One of China’s mouthpiece media outlets, the Global Times, has issued an op-ed to warn US President-Elect Donald Trump not to follow through on his campaign promise to declare the eastern nation a currency manipulator and issue heavy tariffs.
The Times brought up the 2009 episode of Sino-American trade relations wherein President Obama placed a 35 percent tariff on cheap Chinese tires. China decided shortly after to go after chicken and auto products from the US. The stalemate has held ever since. The US even expanded fees on steel with a 266 percent add-on, and for good reason too: depending on your source, a ton of steel from China can be bought for cheaper than a ton of cabbages.

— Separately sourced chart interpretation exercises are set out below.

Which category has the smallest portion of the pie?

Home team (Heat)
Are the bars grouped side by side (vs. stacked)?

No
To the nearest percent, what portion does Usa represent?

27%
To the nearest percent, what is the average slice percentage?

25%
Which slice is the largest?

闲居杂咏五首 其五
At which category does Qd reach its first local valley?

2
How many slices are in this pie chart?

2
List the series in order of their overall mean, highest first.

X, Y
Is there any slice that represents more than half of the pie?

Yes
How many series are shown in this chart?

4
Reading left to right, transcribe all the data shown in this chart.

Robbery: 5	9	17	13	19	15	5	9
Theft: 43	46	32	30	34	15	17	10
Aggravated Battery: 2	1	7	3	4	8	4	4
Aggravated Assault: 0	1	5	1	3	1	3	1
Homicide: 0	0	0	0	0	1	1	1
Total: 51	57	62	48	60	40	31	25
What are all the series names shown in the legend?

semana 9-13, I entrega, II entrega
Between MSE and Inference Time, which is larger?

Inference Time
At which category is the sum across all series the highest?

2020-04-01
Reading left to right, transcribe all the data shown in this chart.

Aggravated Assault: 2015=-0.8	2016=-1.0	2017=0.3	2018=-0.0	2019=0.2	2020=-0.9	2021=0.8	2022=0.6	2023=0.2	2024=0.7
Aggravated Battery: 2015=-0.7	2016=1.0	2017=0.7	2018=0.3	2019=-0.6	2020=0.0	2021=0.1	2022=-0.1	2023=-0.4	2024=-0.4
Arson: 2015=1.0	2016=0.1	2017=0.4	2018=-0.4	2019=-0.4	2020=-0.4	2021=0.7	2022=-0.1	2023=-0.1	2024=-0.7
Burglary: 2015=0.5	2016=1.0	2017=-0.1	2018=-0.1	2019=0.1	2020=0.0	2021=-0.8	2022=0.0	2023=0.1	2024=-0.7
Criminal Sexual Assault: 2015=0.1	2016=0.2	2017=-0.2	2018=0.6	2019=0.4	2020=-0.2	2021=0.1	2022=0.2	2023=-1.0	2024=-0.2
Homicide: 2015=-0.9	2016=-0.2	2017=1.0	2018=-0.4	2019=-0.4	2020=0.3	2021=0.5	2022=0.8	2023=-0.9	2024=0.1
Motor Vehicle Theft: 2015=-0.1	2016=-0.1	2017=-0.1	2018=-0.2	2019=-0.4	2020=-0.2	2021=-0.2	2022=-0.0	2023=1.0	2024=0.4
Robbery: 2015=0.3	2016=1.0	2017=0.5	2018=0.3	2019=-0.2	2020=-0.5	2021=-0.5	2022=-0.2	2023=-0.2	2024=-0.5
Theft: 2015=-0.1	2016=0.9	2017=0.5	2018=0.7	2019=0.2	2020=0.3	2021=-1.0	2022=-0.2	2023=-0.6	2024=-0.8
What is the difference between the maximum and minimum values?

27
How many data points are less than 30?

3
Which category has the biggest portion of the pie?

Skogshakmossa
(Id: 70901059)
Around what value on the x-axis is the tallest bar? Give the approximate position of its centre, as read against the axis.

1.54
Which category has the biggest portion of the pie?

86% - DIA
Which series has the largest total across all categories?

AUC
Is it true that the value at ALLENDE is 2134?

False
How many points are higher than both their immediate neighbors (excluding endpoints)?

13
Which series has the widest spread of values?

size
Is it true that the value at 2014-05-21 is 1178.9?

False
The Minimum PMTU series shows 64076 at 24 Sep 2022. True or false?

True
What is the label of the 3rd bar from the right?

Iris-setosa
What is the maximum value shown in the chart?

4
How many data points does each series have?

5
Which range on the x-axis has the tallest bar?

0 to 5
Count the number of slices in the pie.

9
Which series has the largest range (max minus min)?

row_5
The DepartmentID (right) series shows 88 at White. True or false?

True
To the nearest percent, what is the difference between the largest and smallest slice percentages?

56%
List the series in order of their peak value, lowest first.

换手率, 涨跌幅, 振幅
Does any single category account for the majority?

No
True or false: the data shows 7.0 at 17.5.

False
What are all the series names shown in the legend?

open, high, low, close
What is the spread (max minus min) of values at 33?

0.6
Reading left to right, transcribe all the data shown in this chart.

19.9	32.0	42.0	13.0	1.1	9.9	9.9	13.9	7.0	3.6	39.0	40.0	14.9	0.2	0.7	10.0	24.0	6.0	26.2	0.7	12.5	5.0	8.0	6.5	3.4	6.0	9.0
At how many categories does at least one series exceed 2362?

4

The newspaper goes back to warning Trump that if he decides to penalize China for manipulating its volatile currency with a 45 percent flat tariff on all imports, Chinese companies may replace US suppliers, agricultural commodities may be left at port while automotive and tech sales may drop like flies. That includes iPhones.
Chinese consumers already see a 20 percent premium in iPhone pricing, give or take a bit with currency flux, compared to those in the US. A 65 percent total levy on a base model iPhone 7 would put the equivalent cost up to about $1,071. The World Trade Organization, according to the Global Times, will only allow any member country a 15 percent flat-out import rate, though, for a maximum of 150 days and barring any state of emergency. Even at that level, we’re still dealing with a base price of $876.
At that price, would the capitalist-communist country’s boasted-about and booming middle class really stand for a slab with an Apple logo on it? Would a painful, pricey prestige only help the company in spite of an in-kind trade action from China? What about the iPad and the MacBook Pro?
Who’s to know? Trump and President Xi Jinping, we suppose.